The two major shareholders of Tata SonsTata Trusts and the Shapoorji Pallonji (SP) group — are heading towards a closure on hammering out a peace formula that could give an exit route to the latter. Sources familiar with the developments said the Tatas are looking at allowing a partial exit to the SP group, which holds 18% stake in Tata Sons and is the second largest shareholder after the Trusts which hold 66% stake. FE had first reported on October 1 that the two sides have stepped up talks on this issue.

In case such an agreement is finally agreed upon, the SP group could withdraw their persistent demand for listing of Tata Sons, which is the holding company of India’s largest private conglomerate.

The Tata Trusts board meeting on Friday could informally discuss this option, though it is not in the formal agenda that is focused on additional funding for philanthropic work. The final decision will of course have to be taken by the Tata Sons board, but the Trusts have a significant say over the decisions made by Tata Sons. The board meeting is being held in the backdrop of tension among the trustees over governance and decision-making issues.
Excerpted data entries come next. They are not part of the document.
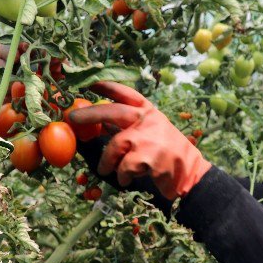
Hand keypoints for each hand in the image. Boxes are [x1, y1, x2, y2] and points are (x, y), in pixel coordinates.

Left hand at [68, 82, 211, 199]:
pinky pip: (123, 167)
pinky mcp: (148, 157)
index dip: (107, 86)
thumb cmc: (168, 153)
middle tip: (73, 117)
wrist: (190, 173)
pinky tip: (127, 179)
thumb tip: (100, 123)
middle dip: (90, 113)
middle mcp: (149, 120)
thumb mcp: (151, 132)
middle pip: (114, 112)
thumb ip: (128, 126)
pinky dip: (122, 175)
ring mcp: (149, 138)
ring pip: (115, 146)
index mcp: (149, 112)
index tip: (89, 83)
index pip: (126, 94)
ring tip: (106, 170)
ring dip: (107, 162)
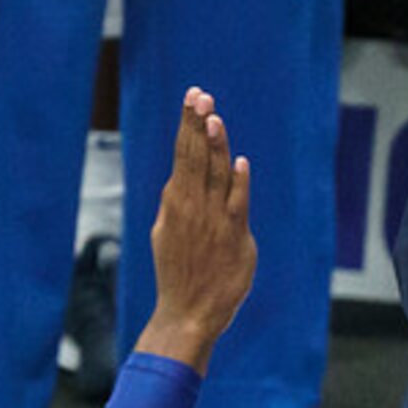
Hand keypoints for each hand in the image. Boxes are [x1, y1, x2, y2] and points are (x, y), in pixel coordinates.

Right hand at [136, 89, 255, 370]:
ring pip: (214, 175)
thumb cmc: (181, 275)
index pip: (184, 155)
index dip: (189, 126)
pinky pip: (236, 204)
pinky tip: (239, 162)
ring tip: (213, 116)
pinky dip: (238, 184)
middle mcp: (192, 207)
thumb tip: (181, 183)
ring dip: (215, 145)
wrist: (188, 313)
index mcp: (176, 203)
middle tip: (199, 95)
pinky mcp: (232, 238)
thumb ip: (179, 206)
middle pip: (195, 157)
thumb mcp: (168, 234)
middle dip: (197, 124)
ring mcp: (212, 221)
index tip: (193, 99)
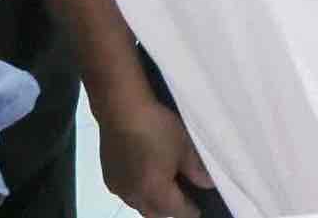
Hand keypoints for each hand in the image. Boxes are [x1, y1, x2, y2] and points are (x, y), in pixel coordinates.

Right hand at [97, 93, 213, 217]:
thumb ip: (197, 170)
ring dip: (153, 202)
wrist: (121, 111)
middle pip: (155, 213)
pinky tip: (147, 177)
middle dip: (170, 211)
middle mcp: (133, 195)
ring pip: (139, 205)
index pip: (176, 211)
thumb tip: (208, 184)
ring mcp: (118, 187)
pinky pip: (127, 194)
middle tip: (184, 200)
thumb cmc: (157, 128)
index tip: (199, 210)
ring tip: (166, 190)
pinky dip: (140, 192)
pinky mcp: (108, 177)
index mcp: (154, 191)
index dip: (190, 211)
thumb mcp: (185, 147)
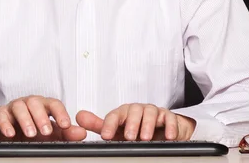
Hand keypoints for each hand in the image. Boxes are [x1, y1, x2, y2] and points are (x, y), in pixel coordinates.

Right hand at [0, 95, 86, 141]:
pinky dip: (6, 124)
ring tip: (31, 134)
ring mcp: (14, 107)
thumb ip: (65, 133)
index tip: (66, 125)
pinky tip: (10, 133)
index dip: (60, 113)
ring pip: (19, 107)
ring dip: (26, 120)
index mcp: (44, 105)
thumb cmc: (31, 129)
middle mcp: (30, 103)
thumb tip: (82, 133)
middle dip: (42, 117)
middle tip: (47, 132)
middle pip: (36, 103)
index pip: (54, 104)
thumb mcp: (50, 133)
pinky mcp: (0, 114)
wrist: (5, 131)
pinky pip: (1, 115)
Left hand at [76, 104, 195, 140]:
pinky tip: (169, 136)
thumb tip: (79, 116)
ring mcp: (154, 112)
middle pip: (135, 111)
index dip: (109, 124)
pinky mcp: (169, 117)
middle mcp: (138, 110)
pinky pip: (170, 118)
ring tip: (145, 138)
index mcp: (125, 113)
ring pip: (151, 113)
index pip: (115, 115)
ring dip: (148, 125)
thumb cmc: (136, 129)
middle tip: (129, 137)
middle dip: (131, 124)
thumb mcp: (117, 129)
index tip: (106, 136)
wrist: (161, 130)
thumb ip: (99, 124)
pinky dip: (170, 127)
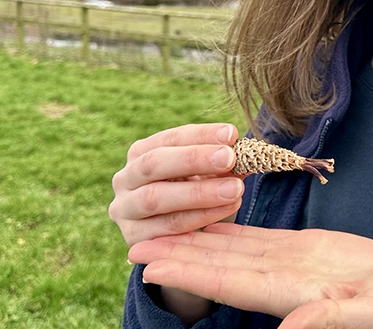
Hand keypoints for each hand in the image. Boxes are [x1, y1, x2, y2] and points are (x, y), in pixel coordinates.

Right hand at [108, 123, 245, 246]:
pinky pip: (165, 228)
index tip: (231, 134)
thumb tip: (248, 150)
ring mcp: (125, 209)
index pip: (169, 138)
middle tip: (230, 158)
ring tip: (235, 189)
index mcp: (141, 153)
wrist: (180, 238)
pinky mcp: (134, 238)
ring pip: (156, 197)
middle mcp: (125, 178)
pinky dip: (199, 218)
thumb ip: (221, 163)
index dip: (200, 135)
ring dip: (199, 192)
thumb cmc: (196, 194)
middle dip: (194, 159)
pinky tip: (227, 209)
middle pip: (154, 163)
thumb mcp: (206, 174)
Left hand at [128, 223, 372, 328]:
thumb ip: (332, 320)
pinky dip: (231, 231)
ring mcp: (291, 268)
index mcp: (296, 295)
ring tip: (159, 232)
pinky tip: (209, 223)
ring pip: (235, 251)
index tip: (149, 265)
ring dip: (197, 242)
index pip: (232, 283)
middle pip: (222, 267)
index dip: (191, 273)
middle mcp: (284, 283)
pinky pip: (258, 240)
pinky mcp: (304, 254)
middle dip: (180, 256)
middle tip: (133, 247)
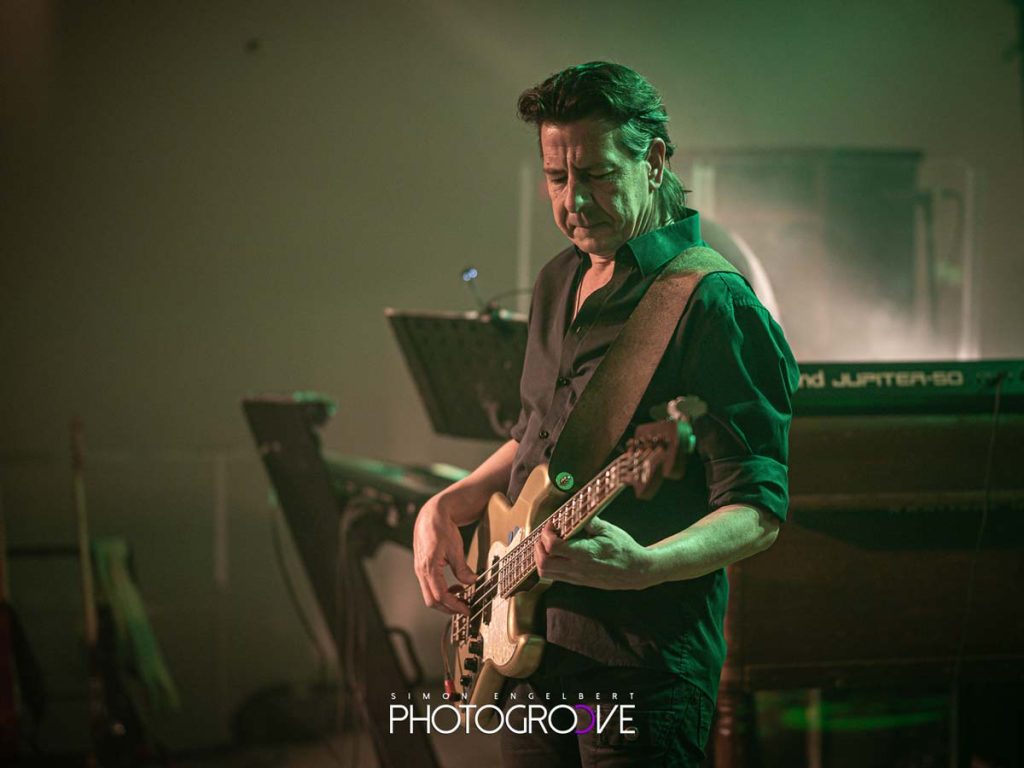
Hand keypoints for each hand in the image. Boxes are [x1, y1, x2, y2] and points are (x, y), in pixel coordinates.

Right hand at [413, 493, 476, 614]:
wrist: (430, 515)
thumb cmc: (441, 528)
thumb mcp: (455, 547)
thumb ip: (462, 568)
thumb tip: (471, 582)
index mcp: (429, 566)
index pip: (440, 595)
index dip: (454, 605)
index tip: (467, 609)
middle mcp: (421, 571)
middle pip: (432, 600)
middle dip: (449, 608)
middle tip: (465, 609)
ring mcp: (420, 570)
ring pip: (430, 595)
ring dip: (445, 601)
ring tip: (462, 598)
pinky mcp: (422, 568)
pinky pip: (430, 586)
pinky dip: (442, 591)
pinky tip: (455, 587)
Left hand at [533, 516, 654, 589]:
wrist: (635, 571)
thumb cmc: (624, 549)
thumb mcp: (608, 530)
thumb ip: (588, 521)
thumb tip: (573, 511)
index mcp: (585, 553)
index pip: (554, 547)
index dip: (547, 533)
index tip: (552, 524)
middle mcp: (578, 568)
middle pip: (543, 563)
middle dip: (539, 546)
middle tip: (546, 534)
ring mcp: (576, 577)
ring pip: (545, 572)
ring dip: (540, 557)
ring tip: (547, 544)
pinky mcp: (577, 581)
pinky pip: (554, 576)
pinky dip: (548, 564)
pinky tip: (555, 553)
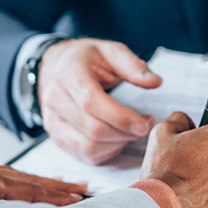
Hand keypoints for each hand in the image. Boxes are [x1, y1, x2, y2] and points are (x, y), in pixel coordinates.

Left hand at [0, 152, 87, 205]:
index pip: (29, 190)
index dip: (56, 196)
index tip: (79, 199)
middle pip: (29, 180)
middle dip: (59, 185)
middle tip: (84, 188)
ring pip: (17, 176)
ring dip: (42, 181)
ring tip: (63, 183)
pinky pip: (1, 175)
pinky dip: (19, 179)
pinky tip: (18, 182)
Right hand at [38, 38, 162, 164]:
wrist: (55, 68)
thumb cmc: (87, 60)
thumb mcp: (110, 52)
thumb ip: (133, 66)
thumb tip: (155, 82)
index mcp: (68, 74)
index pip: (91, 103)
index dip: (121, 117)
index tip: (145, 123)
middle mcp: (55, 99)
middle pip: (93, 130)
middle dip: (126, 133)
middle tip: (146, 124)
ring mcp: (52, 121)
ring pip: (89, 147)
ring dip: (118, 143)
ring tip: (132, 130)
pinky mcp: (57, 138)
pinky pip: (86, 155)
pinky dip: (108, 150)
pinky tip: (118, 137)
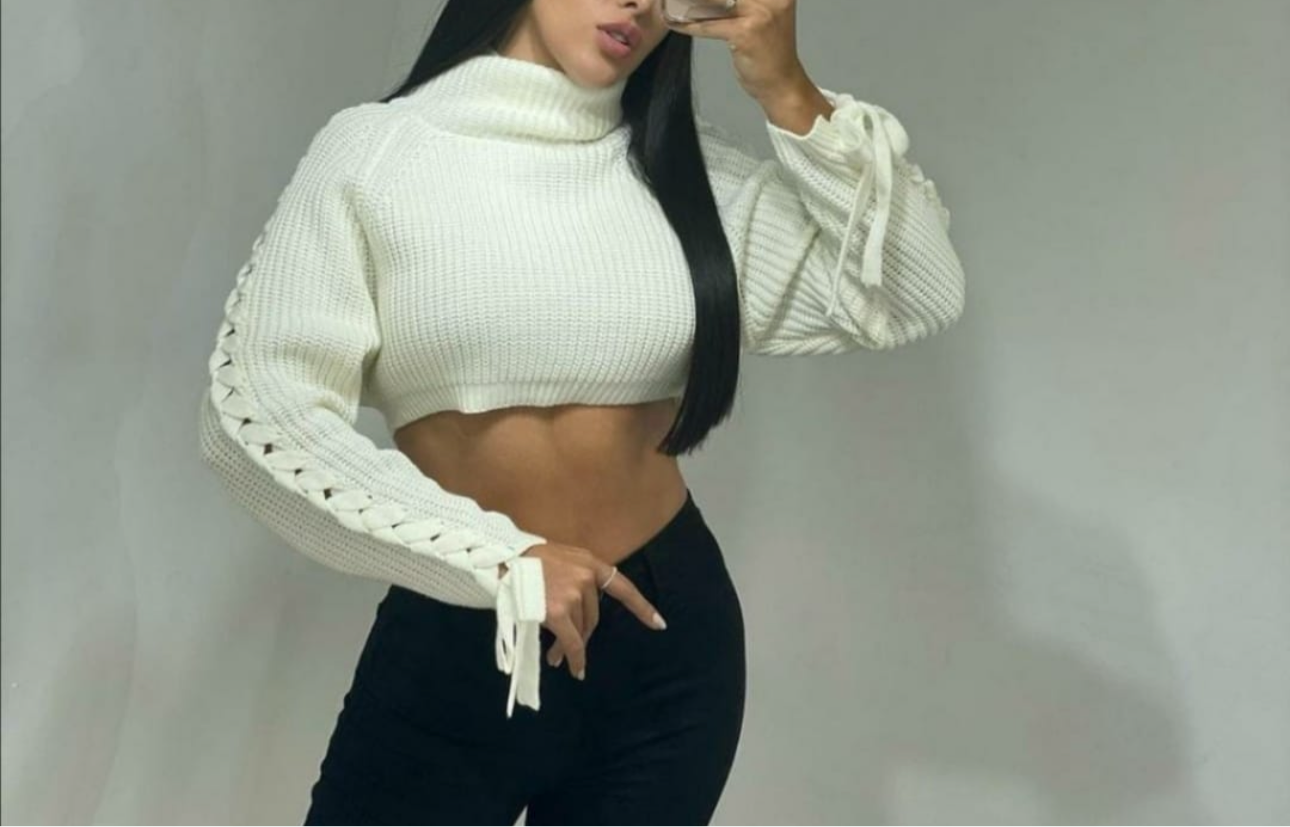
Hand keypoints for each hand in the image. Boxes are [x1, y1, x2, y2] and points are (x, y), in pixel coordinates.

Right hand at [500, 543, 666, 680]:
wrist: (502, 559)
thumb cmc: (526, 560)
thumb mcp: (561, 558)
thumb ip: (577, 576)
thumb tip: (581, 609)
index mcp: (589, 562)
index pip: (622, 587)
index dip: (641, 607)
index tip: (659, 624)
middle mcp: (586, 578)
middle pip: (593, 615)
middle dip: (583, 633)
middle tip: (569, 648)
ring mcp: (573, 595)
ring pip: (580, 630)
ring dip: (570, 645)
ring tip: (556, 656)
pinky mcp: (558, 612)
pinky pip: (572, 642)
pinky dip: (574, 658)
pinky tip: (574, 668)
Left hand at [664, 0, 810, 104]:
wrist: (782, 84)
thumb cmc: (769, 52)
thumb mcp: (761, 16)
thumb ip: (740, 2)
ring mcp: (758, 13)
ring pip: (713, 2)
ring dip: (687, 3)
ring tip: (670, 3)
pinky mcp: (744, 32)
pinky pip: (708, 25)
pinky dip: (688, 24)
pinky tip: (673, 22)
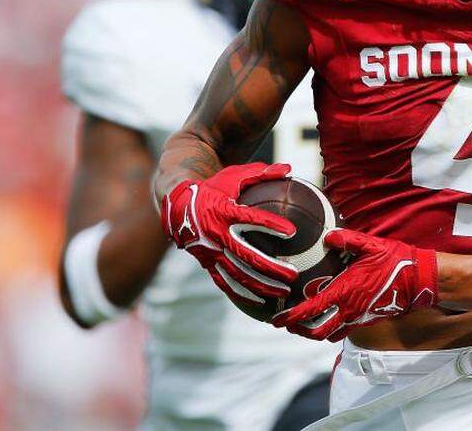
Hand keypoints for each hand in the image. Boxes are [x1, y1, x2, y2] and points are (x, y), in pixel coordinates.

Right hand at [161, 162, 298, 303]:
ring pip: (239, 274)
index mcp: (224, 211)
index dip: (272, 226)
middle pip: (248, 255)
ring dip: (262, 285)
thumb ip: (261, 173)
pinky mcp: (208, 263)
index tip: (292, 233)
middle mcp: (217, 234)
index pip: (252, 220)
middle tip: (294, 274)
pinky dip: (244, 294)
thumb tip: (289, 167)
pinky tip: (263, 303)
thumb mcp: (233, 176)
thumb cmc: (213, 187)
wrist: (177, 205)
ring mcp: (211, 252)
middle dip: (272, 267)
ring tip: (285, 292)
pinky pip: (226, 283)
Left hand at [272, 229, 437, 340]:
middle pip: (316, 332)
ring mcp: (359, 318)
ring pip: (330, 335)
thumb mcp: (371, 245)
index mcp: (345, 293)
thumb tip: (328, 236)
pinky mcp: (368, 320)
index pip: (311, 311)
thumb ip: (347, 240)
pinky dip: (332, 329)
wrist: (419, 280)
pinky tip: (329, 317)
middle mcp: (349, 310)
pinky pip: (344, 331)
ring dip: (314, 332)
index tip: (276, 319)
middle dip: (299, 330)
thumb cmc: (395, 262)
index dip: (291, 317)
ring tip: (305, 323)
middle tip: (288, 323)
The SP group has been battling debt issues – Rs 30,000 crore at last count – and has been demanding an exit for quite some time. The Tatas, however, have been opposed to listing of Tata Sons, which led to simmering tensions between the two sides. A partial exit, sources said, would be a good option for both sides.

Another possible mechanism to resolve the dispute will be for Tata Sons to buy back its shares in case there is no listing. But it is a time consuming process.

Ahead of the annual general meeting on August 14 this year, Tata Sons chairman N Chandrasekaran had met Shapoor Mistry, the chairman of the SP group, to discuss the way forward. This was immediately after the Noel Tata-led Tata Trusts directed the Tata Sons chairman to consider all options so that the holding company of the Tata group stays private. The Trusts also asked him to facilitate SP group’s exit from the group. There have been several rounds of talks between the two since then on a viable route.

The talks have of late gained pace after the Reserve Bank of India made it clear that it is not opposed to Tata Sons’ request for deregistration of its upper layer non-banking financial company (NBFC) status, provided Tata Trusts, which owns 66.8% stake in Tata Sons, and the SP group, which is the second largest shareholder in the conglomerate, present a unified face on keeping Tata Sons as a private entity. The regulatory deadline for upper layer NBFCs to go public has already expired, but the regulator is believed to be open to giving some more time to both the parties to come to a unanimous decision on the issue. “If both of them agree to Tata Sons not going private and seek withdrawal of the NBFC tag, the RBI would have no problem.

Tata Sons has sought relaxation from the listing norms on the ground that as a private limited company, it is not obliged to comply with the RBI’s listing guidelines.

Tata Sons has already met almost all the regulatory conditions to remain an unlisted company. In August 2024, it surrendered its NBFC licence after paying back all its debt and turned a cash-positive company by March 2024—the most important criterion to be private company under the RBI norms for large non-banks. Tata Sons had repaid over Rs 20,300 crore in debt between March 2023 and March 2024, leaving only a small amount of non-convertible debentures and preference shares, and thus meeting one of the main conditions to remain a private, closely-held company, which provides it with greater strategic flexibility and control over its operations.